• [Data shown]

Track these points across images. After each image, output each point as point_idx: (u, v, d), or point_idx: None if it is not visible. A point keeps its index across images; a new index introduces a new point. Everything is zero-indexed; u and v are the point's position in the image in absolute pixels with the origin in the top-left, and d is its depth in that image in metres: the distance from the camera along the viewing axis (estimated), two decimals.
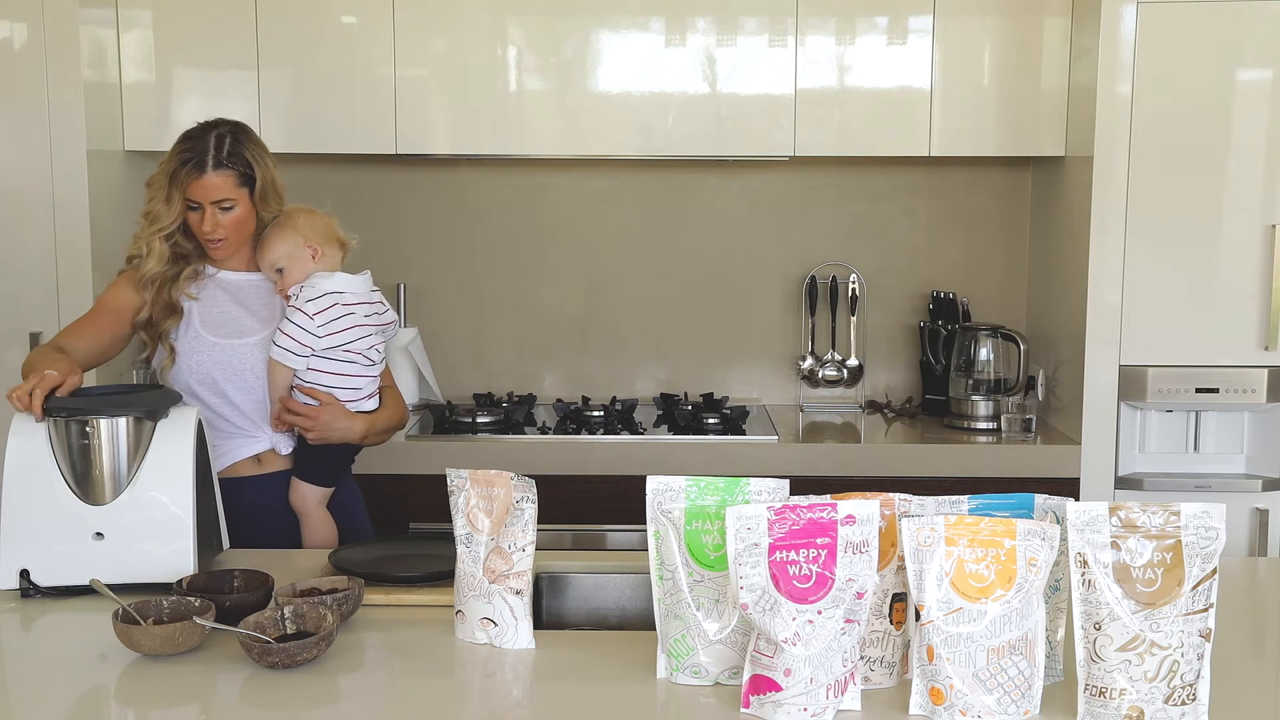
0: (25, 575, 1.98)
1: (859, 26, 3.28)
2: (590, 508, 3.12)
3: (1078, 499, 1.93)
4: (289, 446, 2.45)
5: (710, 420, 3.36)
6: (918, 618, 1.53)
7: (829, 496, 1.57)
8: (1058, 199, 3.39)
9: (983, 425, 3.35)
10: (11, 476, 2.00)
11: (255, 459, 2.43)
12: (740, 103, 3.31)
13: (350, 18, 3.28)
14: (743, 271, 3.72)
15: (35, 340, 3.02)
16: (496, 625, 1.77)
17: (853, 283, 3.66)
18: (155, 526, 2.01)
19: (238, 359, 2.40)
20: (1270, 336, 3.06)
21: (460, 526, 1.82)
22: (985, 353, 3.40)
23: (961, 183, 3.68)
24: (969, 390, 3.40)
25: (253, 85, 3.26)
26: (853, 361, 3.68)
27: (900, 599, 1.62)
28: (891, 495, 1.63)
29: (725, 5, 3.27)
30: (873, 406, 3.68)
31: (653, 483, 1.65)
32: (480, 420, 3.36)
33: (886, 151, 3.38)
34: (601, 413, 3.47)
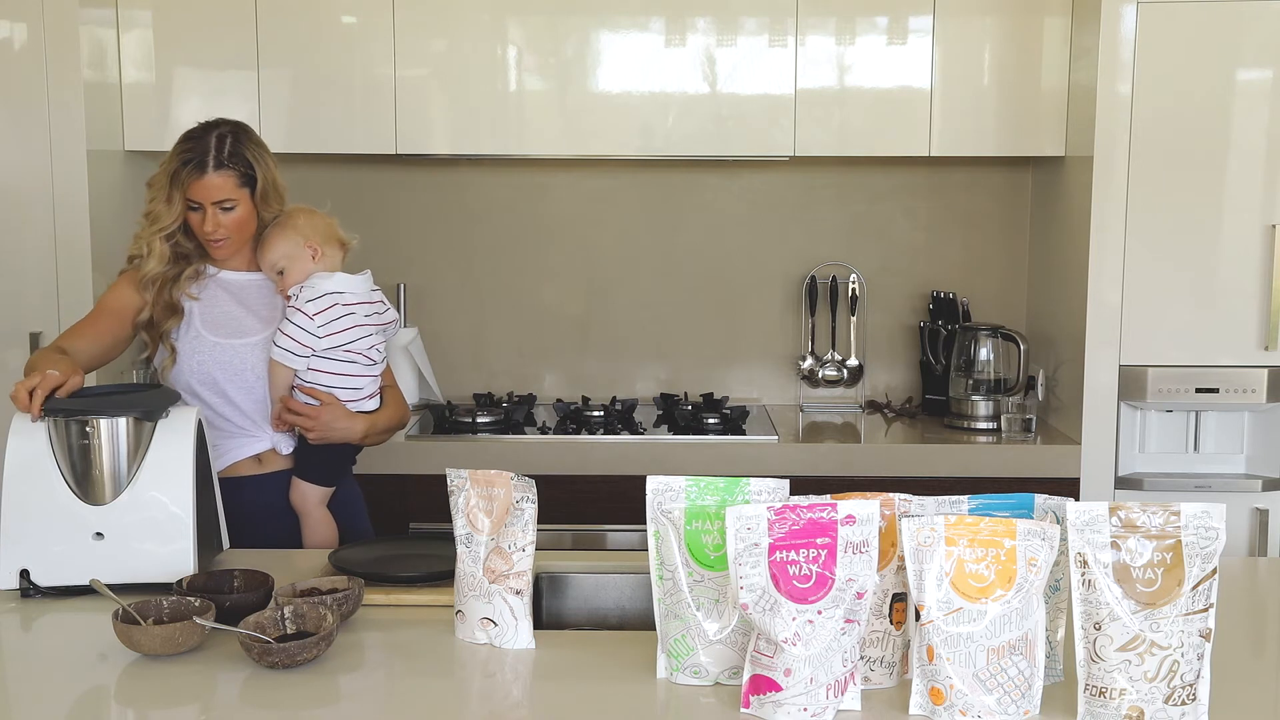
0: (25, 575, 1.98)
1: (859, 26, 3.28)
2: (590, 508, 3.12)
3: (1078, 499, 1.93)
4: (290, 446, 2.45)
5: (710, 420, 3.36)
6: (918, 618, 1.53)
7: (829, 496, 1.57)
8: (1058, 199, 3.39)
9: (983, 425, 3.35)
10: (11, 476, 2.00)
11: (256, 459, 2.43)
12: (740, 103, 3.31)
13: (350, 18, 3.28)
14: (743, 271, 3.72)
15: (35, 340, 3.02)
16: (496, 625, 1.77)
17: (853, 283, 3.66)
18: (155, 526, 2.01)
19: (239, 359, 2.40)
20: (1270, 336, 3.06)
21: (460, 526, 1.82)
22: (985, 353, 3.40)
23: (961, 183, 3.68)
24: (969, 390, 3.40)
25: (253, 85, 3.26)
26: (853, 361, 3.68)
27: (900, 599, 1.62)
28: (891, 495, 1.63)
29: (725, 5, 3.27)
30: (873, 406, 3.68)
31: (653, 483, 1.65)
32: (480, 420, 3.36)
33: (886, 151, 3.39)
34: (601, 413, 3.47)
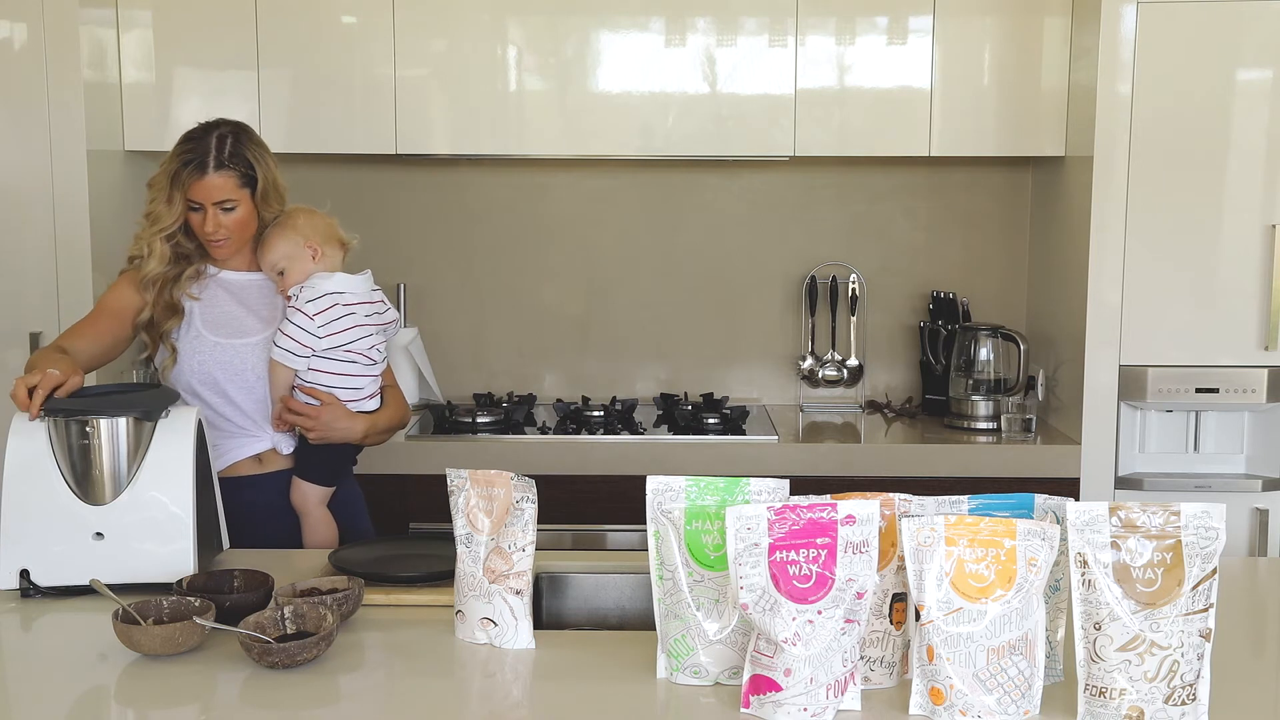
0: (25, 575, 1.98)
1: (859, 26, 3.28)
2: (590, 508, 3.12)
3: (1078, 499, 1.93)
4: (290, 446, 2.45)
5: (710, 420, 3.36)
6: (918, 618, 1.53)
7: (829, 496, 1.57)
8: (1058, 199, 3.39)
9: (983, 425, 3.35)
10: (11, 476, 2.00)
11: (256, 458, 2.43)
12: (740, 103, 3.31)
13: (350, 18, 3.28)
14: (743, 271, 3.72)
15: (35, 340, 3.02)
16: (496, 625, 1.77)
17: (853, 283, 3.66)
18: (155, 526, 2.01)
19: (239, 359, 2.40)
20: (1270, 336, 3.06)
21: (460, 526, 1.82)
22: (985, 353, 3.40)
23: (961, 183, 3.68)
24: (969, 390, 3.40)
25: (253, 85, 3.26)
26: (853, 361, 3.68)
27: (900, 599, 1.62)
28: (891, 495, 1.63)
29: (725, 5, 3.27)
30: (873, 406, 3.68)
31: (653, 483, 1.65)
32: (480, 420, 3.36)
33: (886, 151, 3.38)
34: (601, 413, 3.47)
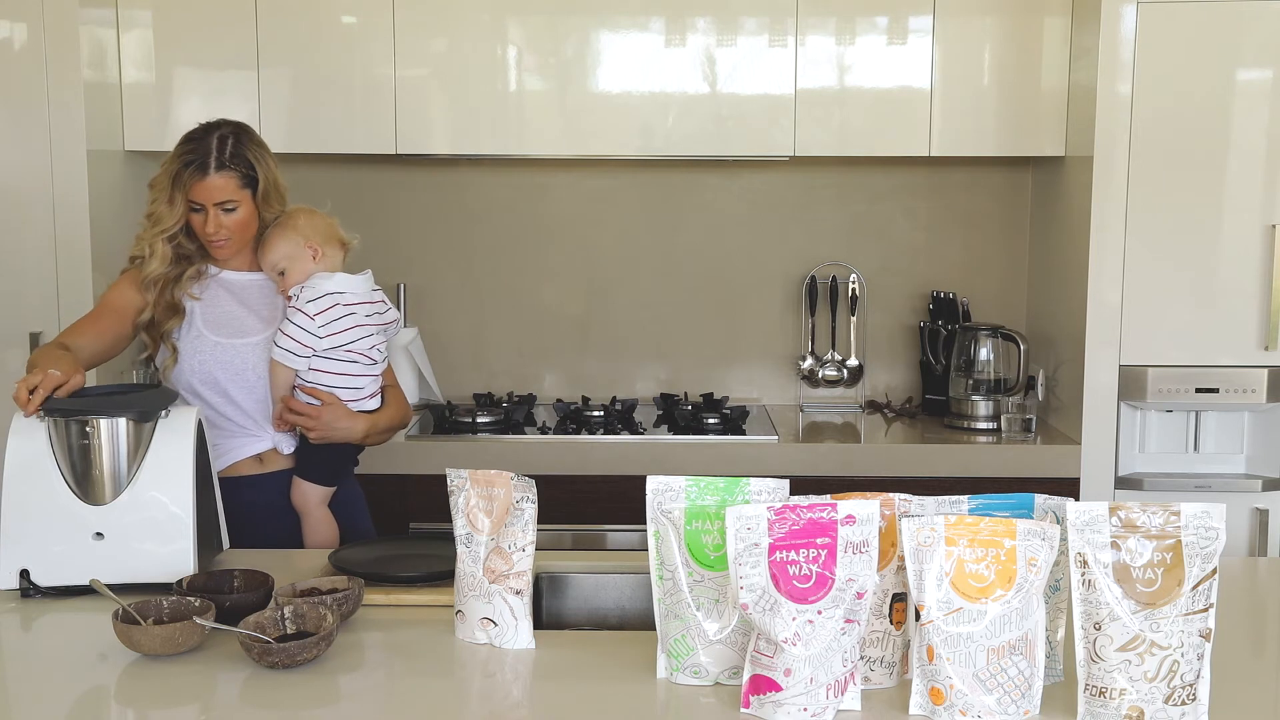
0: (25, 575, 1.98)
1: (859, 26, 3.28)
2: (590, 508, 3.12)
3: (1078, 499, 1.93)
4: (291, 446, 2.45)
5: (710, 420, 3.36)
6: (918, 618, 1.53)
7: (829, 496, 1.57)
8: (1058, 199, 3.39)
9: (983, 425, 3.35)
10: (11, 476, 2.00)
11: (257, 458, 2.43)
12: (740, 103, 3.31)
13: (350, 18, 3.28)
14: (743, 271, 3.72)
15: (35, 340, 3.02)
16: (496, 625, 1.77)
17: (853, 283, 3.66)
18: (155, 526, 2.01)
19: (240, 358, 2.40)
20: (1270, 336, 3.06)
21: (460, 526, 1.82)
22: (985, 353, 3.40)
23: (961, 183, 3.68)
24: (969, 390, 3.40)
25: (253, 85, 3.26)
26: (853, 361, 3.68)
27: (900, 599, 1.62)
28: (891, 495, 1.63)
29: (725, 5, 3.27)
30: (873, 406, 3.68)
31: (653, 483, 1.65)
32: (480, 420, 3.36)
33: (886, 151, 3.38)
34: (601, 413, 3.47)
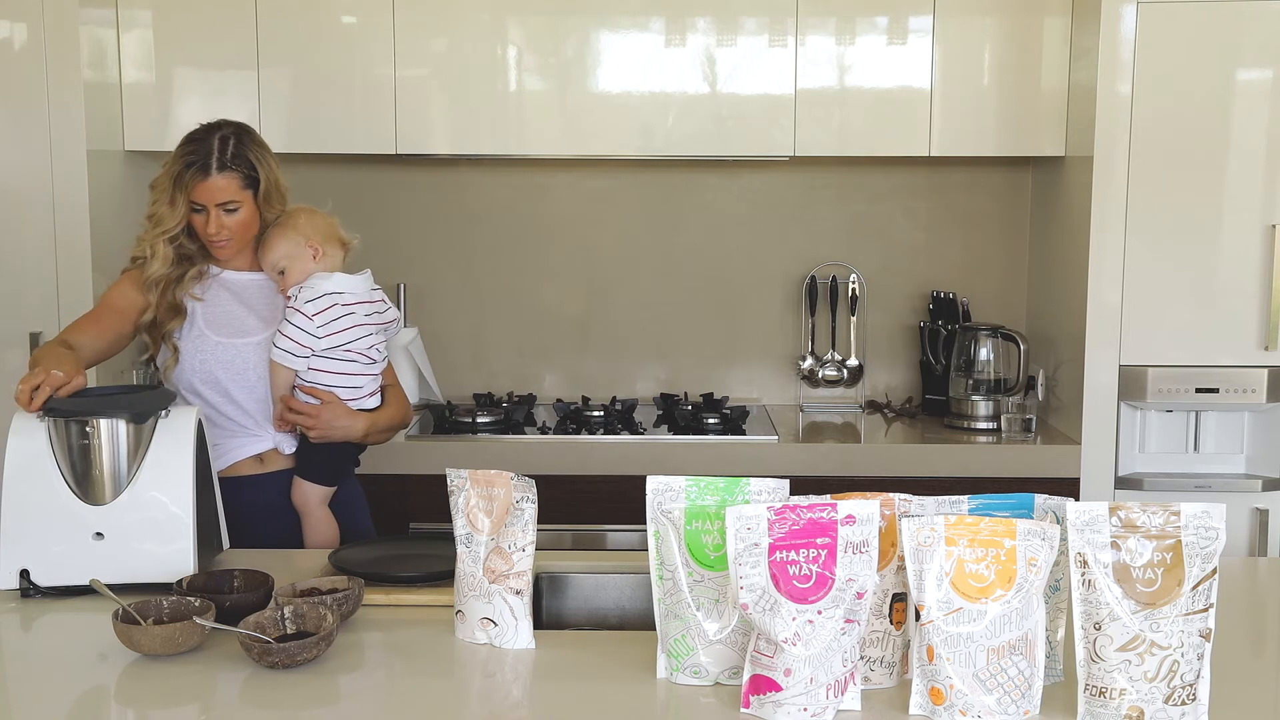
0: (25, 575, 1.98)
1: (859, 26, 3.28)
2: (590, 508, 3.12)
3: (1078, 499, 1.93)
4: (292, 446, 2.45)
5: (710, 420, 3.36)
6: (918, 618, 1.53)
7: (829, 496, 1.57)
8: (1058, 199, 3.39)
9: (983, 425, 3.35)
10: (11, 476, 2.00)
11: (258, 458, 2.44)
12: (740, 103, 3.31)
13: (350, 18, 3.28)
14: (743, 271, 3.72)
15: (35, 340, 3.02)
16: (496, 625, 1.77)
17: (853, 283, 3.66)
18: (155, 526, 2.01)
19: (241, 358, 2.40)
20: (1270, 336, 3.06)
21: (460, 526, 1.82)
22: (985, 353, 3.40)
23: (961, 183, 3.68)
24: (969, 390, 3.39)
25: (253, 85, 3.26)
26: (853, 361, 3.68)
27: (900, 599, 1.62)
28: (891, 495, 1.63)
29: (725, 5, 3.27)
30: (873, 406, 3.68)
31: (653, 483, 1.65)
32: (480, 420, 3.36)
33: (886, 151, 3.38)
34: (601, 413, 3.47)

* * *

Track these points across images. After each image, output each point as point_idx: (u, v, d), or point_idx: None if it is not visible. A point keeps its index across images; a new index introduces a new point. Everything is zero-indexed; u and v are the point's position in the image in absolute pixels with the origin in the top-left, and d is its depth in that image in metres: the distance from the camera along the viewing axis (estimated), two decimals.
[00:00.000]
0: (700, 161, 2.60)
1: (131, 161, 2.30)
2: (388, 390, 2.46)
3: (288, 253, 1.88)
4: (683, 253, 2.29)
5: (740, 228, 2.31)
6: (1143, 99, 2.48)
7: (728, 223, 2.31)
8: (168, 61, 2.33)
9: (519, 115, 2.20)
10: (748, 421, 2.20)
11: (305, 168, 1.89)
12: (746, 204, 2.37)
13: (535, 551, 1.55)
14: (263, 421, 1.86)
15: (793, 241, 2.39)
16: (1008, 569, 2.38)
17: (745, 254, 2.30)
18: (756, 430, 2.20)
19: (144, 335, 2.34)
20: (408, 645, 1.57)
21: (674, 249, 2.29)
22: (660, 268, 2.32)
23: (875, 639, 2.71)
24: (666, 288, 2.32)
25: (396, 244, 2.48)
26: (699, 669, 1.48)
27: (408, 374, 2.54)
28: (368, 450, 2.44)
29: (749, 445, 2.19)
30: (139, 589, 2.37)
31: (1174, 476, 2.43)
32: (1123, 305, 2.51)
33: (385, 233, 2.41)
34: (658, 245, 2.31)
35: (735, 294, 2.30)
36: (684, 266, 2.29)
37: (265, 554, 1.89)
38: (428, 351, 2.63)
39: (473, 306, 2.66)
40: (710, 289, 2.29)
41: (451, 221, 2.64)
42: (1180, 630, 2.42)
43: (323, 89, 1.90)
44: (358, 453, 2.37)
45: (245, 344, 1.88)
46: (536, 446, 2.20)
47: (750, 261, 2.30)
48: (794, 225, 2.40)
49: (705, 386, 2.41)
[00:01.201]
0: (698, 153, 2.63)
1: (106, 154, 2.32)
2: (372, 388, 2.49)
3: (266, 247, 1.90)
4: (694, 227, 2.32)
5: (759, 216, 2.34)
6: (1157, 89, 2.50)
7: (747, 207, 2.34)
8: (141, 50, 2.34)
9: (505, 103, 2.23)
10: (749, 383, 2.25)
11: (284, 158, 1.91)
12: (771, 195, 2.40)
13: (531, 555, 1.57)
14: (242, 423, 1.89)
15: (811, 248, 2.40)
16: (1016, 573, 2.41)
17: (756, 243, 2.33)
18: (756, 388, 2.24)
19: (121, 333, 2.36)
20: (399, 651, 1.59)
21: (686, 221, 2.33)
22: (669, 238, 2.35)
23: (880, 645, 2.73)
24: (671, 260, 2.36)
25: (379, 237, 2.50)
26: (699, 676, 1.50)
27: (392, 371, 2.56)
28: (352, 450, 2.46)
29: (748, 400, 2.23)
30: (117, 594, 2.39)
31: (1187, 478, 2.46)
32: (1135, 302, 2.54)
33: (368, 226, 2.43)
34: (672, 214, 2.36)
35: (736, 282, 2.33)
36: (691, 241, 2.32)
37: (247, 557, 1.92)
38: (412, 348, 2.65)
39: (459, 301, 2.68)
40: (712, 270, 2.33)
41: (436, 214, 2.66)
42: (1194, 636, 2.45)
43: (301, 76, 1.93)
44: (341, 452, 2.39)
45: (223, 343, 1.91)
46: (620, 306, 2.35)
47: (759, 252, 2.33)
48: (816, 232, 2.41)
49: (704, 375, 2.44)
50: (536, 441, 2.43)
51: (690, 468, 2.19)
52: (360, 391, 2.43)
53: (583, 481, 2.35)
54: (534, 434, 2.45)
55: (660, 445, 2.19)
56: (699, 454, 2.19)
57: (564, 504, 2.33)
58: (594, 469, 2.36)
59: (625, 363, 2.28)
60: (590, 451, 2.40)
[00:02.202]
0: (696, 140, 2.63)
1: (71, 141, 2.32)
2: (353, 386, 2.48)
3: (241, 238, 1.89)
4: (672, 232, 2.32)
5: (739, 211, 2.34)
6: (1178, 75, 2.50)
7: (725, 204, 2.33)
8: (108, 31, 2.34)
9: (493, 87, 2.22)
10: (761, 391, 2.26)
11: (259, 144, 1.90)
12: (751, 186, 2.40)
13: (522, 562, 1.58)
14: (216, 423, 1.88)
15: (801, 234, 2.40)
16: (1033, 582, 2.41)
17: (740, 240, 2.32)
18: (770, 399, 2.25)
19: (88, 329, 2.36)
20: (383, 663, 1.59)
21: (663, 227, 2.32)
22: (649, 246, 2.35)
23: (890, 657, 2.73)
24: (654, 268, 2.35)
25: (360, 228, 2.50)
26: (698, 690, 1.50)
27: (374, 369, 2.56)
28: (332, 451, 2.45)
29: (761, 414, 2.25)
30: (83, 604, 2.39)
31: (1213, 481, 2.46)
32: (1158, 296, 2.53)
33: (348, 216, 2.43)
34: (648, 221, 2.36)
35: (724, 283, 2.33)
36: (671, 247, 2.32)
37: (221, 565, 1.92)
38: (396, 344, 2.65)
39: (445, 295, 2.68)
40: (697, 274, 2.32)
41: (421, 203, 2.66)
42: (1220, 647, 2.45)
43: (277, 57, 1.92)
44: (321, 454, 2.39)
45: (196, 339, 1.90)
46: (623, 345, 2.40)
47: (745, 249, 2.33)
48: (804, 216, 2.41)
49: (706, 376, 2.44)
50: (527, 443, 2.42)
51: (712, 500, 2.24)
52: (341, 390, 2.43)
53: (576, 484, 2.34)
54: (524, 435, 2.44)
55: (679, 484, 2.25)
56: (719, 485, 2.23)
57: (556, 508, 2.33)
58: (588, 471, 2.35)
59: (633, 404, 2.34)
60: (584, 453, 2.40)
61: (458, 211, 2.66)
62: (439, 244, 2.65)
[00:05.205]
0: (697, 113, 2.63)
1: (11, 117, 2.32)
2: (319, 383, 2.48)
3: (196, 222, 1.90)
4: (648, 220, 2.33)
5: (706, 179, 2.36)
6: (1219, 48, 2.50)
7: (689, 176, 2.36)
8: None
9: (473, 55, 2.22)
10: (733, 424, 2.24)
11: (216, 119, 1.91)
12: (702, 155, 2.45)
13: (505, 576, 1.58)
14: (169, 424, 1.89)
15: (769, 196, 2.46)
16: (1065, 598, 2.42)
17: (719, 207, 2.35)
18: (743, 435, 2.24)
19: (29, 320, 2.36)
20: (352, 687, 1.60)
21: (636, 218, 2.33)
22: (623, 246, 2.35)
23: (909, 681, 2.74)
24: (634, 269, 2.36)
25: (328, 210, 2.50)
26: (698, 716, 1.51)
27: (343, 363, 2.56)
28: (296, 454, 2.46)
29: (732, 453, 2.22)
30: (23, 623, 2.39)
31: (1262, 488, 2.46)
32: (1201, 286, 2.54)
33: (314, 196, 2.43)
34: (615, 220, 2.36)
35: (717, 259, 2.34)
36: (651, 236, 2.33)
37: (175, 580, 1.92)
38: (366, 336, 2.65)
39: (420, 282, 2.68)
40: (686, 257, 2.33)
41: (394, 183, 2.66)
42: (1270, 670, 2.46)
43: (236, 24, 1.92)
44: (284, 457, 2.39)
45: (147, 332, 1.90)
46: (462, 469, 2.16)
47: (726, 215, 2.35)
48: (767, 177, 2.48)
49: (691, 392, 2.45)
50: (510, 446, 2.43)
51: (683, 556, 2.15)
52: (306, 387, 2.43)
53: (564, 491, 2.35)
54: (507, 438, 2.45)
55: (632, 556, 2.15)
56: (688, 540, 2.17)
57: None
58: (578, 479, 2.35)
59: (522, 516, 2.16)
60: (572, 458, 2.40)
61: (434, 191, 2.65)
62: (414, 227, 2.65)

• [What needs to be done] Beginning at the line above with "44: (358, 453, 2.37)" and finishing at the line with "49: (705, 386, 2.41)", return each line exactly and return nothing else.

• [Written reply]
44: (358, 453, 2.37)
45: (245, 344, 1.88)
46: (536, 446, 2.20)
47: (750, 261, 2.30)
48: (794, 225, 2.40)
49: (705, 386, 2.41)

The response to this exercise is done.